Kingsway Financial Services
I was expecting a significant improvement in the KSx segment in Q4 2023 considering Systems Products International, and National Institute of Clinical Research had a combined EBITDA of $1.5 million on a TTM basis when they were acquired. According to Kingsway’s 2023 financial report, the two companies contributed operating income of just $0.2 million from their dates of acquisition through December 31 (page 26 here).
On a positive note, the balance sheet of Kingsway was in a better condition at the end of December than I expected after the Q2 2023 results. The company finished Q4 2023 with a net debt of $35.3 million compared to $37.9 million a year earlier.

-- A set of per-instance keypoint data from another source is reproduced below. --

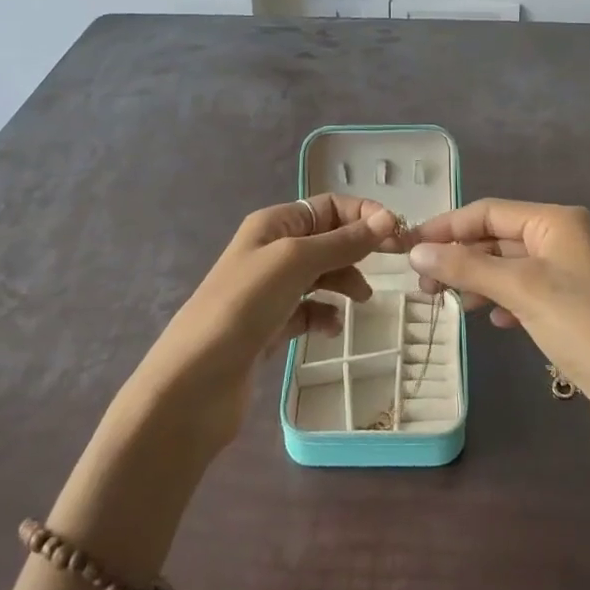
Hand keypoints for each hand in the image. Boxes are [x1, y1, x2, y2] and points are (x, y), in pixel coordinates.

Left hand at [136, 195, 400, 446]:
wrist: (193, 384)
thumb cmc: (243, 306)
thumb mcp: (295, 262)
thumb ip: (342, 242)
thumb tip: (386, 218)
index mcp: (273, 224)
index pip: (329, 206)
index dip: (363, 215)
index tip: (397, 234)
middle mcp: (271, 251)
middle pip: (327, 238)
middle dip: (358, 248)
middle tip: (394, 263)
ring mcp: (270, 291)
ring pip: (321, 275)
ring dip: (345, 281)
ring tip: (363, 301)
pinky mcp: (270, 327)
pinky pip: (309, 310)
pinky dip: (325, 315)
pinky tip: (331, 328)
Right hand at [409, 200, 589, 525]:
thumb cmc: (583, 327)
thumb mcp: (521, 290)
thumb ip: (467, 266)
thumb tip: (415, 251)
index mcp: (558, 220)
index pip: (489, 211)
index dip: (447, 227)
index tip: (408, 247)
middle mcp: (567, 236)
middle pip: (499, 236)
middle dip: (462, 256)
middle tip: (423, 283)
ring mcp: (573, 271)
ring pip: (511, 265)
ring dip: (479, 279)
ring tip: (450, 302)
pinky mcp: (576, 304)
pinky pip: (528, 289)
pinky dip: (505, 299)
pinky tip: (494, 320)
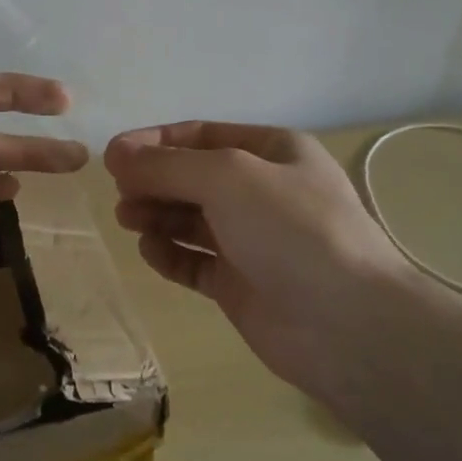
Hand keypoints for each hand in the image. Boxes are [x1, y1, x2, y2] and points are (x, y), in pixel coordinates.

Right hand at [105, 121, 413, 408]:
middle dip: (153, 180)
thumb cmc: (291, 229)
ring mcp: (252, 240)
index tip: (112, 156)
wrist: (348, 325)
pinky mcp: (241, 284)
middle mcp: (262, 191)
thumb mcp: (228, 177)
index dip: (155, 142)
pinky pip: (194, 260)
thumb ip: (167, 165)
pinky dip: (169, 253)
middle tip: (119, 193)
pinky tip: (151, 251)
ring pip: (190, 218)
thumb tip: (115, 154)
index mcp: (272, 151)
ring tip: (127, 219)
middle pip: (192, 176)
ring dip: (156, 213)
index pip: (201, 135)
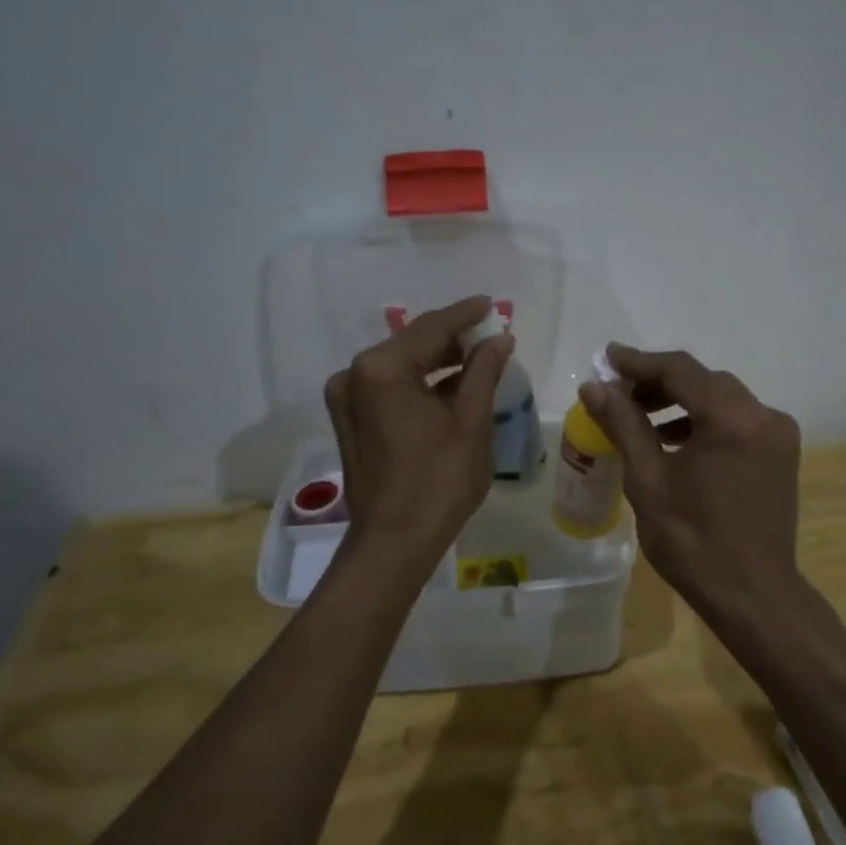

Systems Products International was acquired for $2.8 million while National Institute of Clinical Research was bought for close to $11 million and I was expecting net debt to surpass $40 million at the end of December 2023. A major contributor to the strengthening of the balance sheet was a $3.4 million net gain on equity investments in 2023 which resulted mainly from the sale of shares in Limbach Holdings (NASDAQ:LMB) in Q3 (page 58 here).
Future of the company
I expect the financial performance of the extended warranty segment of Kingsway to improve slightly in 2024 due to the rollover of maturing bonds in the current high interest rate environment. This business has an investable float of around $45 million with an average duration of two to three years that is designed to match expected claims exposure. Looking at KSx, I expect Kingsway to make at least two small acquisitions over the remainder of 2024 which should enable it to boost the adjusted EBITDA run-rate for its operating companies to above $20 million for the year. In addition, I think it’s likely that the company will keep a lid on its debt and that it should finish the year with a net debt of below $30 million. Kingsway hasn’t paid a dividend since 2009 and I don’t expect this to change anytime soon with the capital allocation strategy being focused on M&A and debt reduction.
Valuation
In my view, Kingsway doesn’t look cheap following the weak Q4 2023 financial results. The company has an enterprise value of $276.9 million as of the time of writing which translates into an EV/EBITDA ratio of 32.1x. Kingsway has rarely traded over the over 30x mark for long periods of time in the past year. While the adjusted EBITDA run-rate for the operating companies is $17 million to $18 million, much of that is being eaten up by SG&A expenses at the corporate level and the EV/EBITDA ratio is significantly above the levels of companies with a buy, build, and hold strategy where it wants to pivot to through KSx (eg Decisive Dividend and Crawford United). Even if we assume the extended warranty business could fetch around 20x EV/adjusted EBITDA or about $168.2 million based on the 2023 results, the remaining business would still be more expensive than peers.

Seeking Alpha
Investor takeaway
Kingsway booked weak Q4 2023 financial results as the adjusted EBITDA run-rate for its operating companies declined despite the purchase of Systems Products International, and National Institute of Clinical Research. I expect the financial performance of the extended warranty business to improve in 2024 and the company to make at least two small acquisitions during the coming months. However, the valuation is starting to look stretched as the EV/EBITDA ratio has surpassed 30x.